Although Stipe returns here to his familiar theme of dreams (“Dreams they complicate my life/Dreams they complement my life”), the song is actually addressed to the notoriously deaf-to-the-alarm-clock Mike Mills. Fiercely poppy and upbeat, it again sees REM and Stipe caught both pop-wise and politically between the attractions/imperatives of languishing on the margins or engaging directly with the pop mainstream. It’s as if they’re slapping themselves, trying to instil a new alertness into their act which is at odds with their natural, romantic tendencies. It reflects the push and pull of a band determined to be themselves, maintain their identity and integrity, yet reach out to a wider audience.

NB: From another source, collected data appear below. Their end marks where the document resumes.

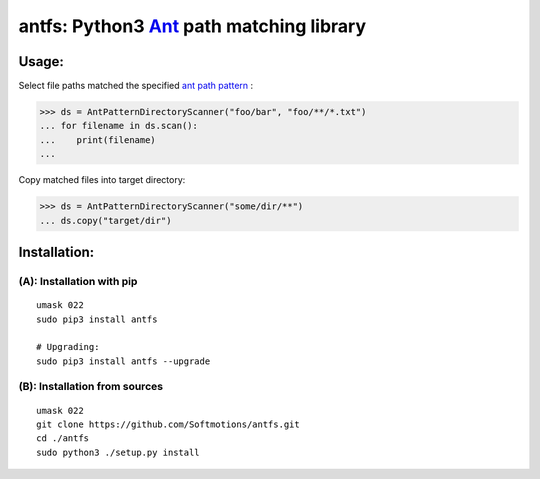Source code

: antfs: Python3 `Ant <http://ant.apache.org/manual/dirtasks.html>`_ path matching library
===================================================================

============
Usage:
============

Select file paths matched the specified `ant path pattern <http://ant.apache.org/manual/dirtasks.html>`_ :

>>> ds = AntPatternDirectoryScanner("foo/bar", "foo/**/*.txt")
... for filename in ds.scan():
...    print(filename)
...


Copy matched files into target directory:

>>> ds = AntPatternDirectoryScanner("some/dir/**")
... ds.copy("target/dir")

==============
Installation:
==============

**************************
(A): Installation with pip
**************************

:: 
  
  umask 022
  sudo pip3 install antfs

  # Upgrading:
  sudo pip3 install antfs --upgrade

*******************************
(B): Installation from sources
*******************************


::
    
    umask 022
    git clone https://github.com/Softmotions/antfs.git
    cd ./antfs
    sudo python3 ./setup.py install
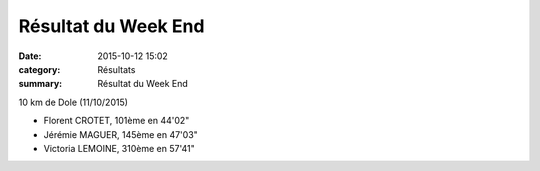 Résultat du Week End
====================

:date: 2015-10-12 15:02
:category: Résultats
:summary: Résultat du Week End

10 km de Dole (11/10/2015)


- Florent CROTET, 101ème en 44'02" 
- Jérémie MAGUER, 145ème en 47'03" 
- Victoria LEMOINE, 310ème en 57'41"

MIKE MILLS: Apparently, it’s about me. I wasn’t aware of this until the 1999 tour, when Michael told me and several thousand other people in an arena, onstage.

MICHAEL STIPE: Yeah, we’d written all these heavy, big songs and we wanted to do something that was a bit more bubblegum, you know, Orange Juice and The Monkees and The Banana Splits. So we did things like that and “Pop Song 89”.

PETER BUCK: Songs like “Get Up” are kind of big, dumb pop songs and that isn’t necessarily a bad thing. “Louie Louie” has probably got to be the best rockin’ song ever, and it’s dumb! It’s really dumb, it’s badly performed, and nothing’s beat it as far as I’m concerned.